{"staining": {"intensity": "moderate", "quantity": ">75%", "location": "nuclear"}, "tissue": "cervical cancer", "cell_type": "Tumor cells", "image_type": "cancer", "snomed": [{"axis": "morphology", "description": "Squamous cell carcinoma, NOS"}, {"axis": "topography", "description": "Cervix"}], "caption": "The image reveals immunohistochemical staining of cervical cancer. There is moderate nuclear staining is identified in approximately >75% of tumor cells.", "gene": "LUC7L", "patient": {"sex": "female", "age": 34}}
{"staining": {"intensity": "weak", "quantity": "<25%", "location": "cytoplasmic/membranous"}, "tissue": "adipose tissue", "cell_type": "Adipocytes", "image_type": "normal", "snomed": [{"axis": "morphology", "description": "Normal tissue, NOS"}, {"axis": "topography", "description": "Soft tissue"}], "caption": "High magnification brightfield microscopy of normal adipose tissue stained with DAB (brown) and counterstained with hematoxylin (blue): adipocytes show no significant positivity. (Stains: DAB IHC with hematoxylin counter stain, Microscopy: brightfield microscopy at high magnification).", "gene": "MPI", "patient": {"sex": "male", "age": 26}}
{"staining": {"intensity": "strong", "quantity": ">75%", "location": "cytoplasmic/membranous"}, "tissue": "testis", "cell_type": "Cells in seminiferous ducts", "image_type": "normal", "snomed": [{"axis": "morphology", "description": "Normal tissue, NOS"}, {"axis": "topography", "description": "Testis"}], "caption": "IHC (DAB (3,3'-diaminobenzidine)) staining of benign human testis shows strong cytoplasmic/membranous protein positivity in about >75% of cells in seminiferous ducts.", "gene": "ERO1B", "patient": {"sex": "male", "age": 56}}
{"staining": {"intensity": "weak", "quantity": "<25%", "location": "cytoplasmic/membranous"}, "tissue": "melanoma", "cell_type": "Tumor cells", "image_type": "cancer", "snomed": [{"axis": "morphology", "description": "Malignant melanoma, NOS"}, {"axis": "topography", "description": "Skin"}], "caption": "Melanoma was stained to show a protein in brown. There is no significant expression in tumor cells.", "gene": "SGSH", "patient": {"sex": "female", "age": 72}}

To do =
The data should be transcribed exactly, line for line.

Task solution =
{"staining": {"intensity": "moderate", "quantity": ">75%", "location": "nuclear"}, "tissue": "cervical cancer", "cell_type": "Tumor cells", "image_type": "cancer", "snomed": [{"axis": "morphology", "description": "Squamous cell carcinoma, NOS"}, {"axis": "topography", "description": "Cervix"}], "caption": "The image reveals immunohistochemical staining of cervical cancer. There is moderate nuclear staining is identified in approximately >75% of tumor cells.", "gene": "LUC7L", "patient": {"sex": "female", "age": 34}}
{"staining": {"intensity": "weak", "quantity": "<25%", "location": "cytoplasmic/membranous"}, "tissue": "adipose tissue", "cell_type": "Adipocytes", "image_type": "normal", "snomed": [{"axis": "morphology", "description": "Normal tissue, NOS"}, {"axis": "topography", "description": "Soft tissue"}], "caption": "High magnification brightfield microscopy of normal adipose tissue stained with DAB (brown) and counterstained with hematoxylin (blue): adipocytes show no significant positivity. (Stains: DAB IHC with hematoxylin counter stain, Microscopy: brightfield microscopy at high magnification).", "gene": "MPI", "patient": {"sex": "male", "age": 26}}
{"staining": {"intensity": "strong", "quantity": ">75%", "location": "cytoplasmic/membranous"}, "tissue": "testis", "cell_type": "Cells in seminiferous ducts", "image_type": "normal", "snomed": [{"axis": "morphology", "description": "Normal tissue, NOS"}, {"axis": "topography", "description": "Testis"}], "caption": "IHC (DAB (3,3'-diaminobenzidine)) staining of benign human testis shows strong cytoplasmic/membranous protein positivity in about >75% of cells in seminiferous ducts.", "gene": "ERO1B", "patient": {"sex": "male", "age": 56}}
{"staining": {"intensity": "weak", "quantity": "<25%", "location": "cytoplasmic/membranous"}, "tissue": "melanoma", "cell_type": "Tumor cells", "image_type": "cancer", "snomed": [{"axis": "morphology", "description": "Malignant melanoma, NOS"}, {"axis": "topography", "description": "Skin"}], "caption": "Melanoma was stained to show a protein in brown. There is no significant expression in tumor cells.", "gene": "SGSH", "patient": {"sex": "female", "age": 72}}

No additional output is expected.